On the other hand, they point to the problems that digital currencies could generate for the economy of underdeveloped countries. The first is that they could jeopardize financial stability. ” If the price collapses, the monetary authorities will have to take responsibility for restoring stability”.
The second problem with the adoption of cryptocurrencies is that they would significantly damage capital control. This would damage an “essential instrument in underdeveloped countries to curb the emergence of macroeconomic vulnerabilities,” they note.
Thirdly, they point out that if these currencies become so widespread, they could replace national currencies. According to the report, such a situation could put the monetary sovereignty of many nations at considerable risk.

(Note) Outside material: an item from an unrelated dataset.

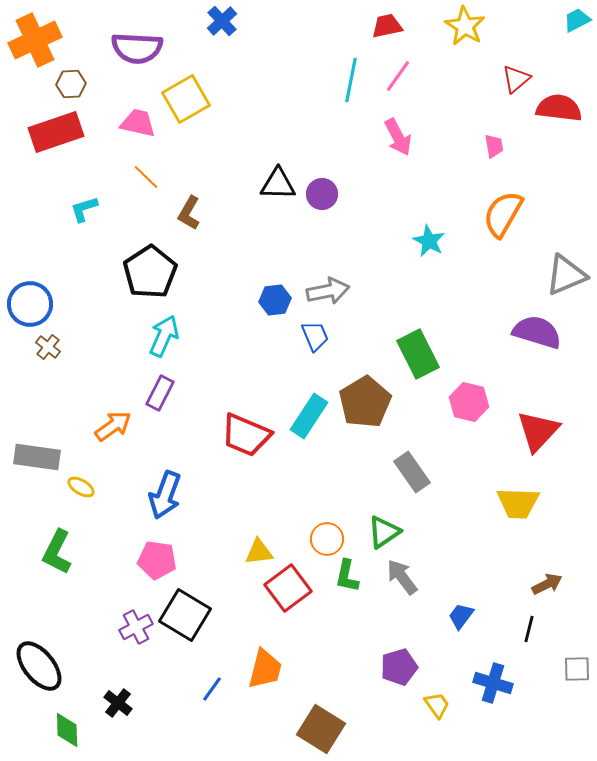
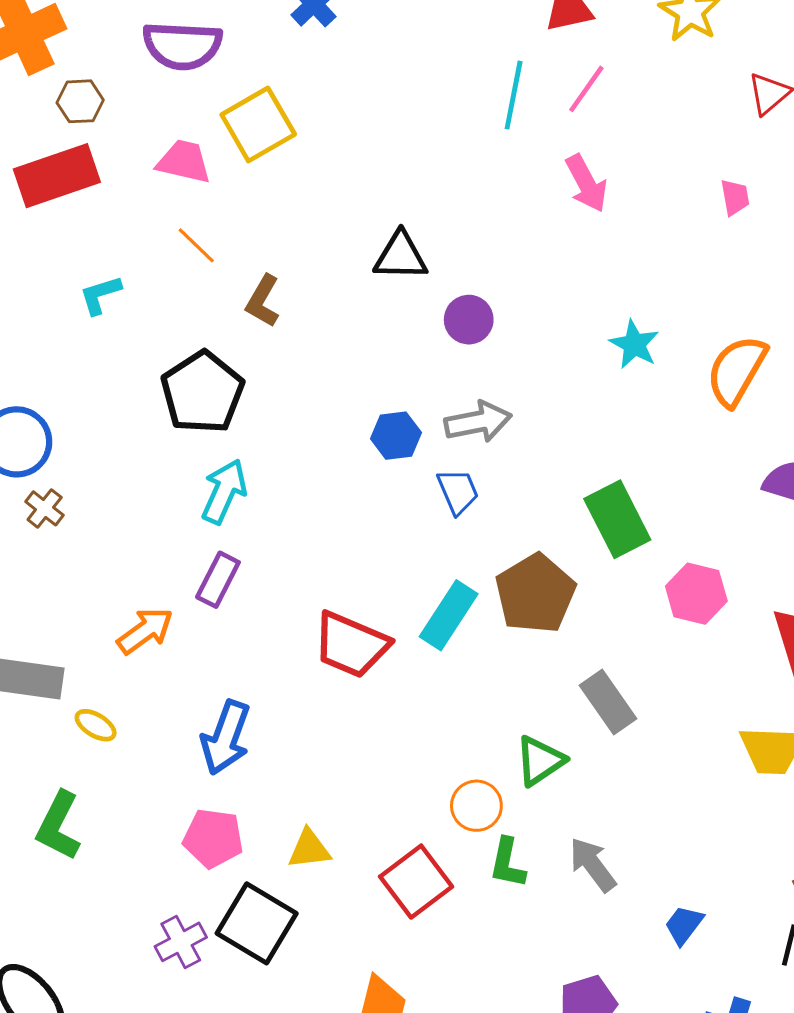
purple circle: (322, 194) -> (469, 320), moved
orange semicircle: (503, 214) -> (737, 371), moved
green triangle: (384, 532) -> (540, 761), moved
yellow triangle: (259, 552) -> (309, 849), moved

In the latter case, the report cites the International Monetary Fund’s warnings to countries that have made Bitcoin legal tender. Particularly, these are the Central African Republic and El Salvador in April 2022 and September 2021 in the same respective order.
Central bank currencies
The other type of assets mentioned in the UN agency’s report are the stable currencies of central banks. Also known by their acronym CBDC, these assets would play an important role in presenting themselves as contenders to private currencies. Some countries are at an advanced stage in the promotion of these projects.
Among them is the People’s Republic of China, which has been developing its e-CNY or Digital Yuan for more than half a decade. In the United States, the European Union and other regions there is also talk of creating their own CBDCs. If successful, these proposals could become one of the solutions to the growing threat of instability of stablecoins.
Either way, the adoption of cryptocurrencies seems unstoppable despite the current winter plaguing that market. The prices of the major coins plummeted from their historic peaks in late 2021 and now struggle to maintain weak supports.
Among these cases, Bitcoin stands out. This is the largest coin in market capitalization and was valued at $69,000 per coin in November 2021. Now, the pioneering cryptocurrency is battling to stay above $20,000. However, many users seem undeterred by such price changes and probably assume that the risks are worth it.
Finally, the report discusses regulations, in its view necessary for the cryptocurrency ecosystem, and proposes recommendations for users and nation states.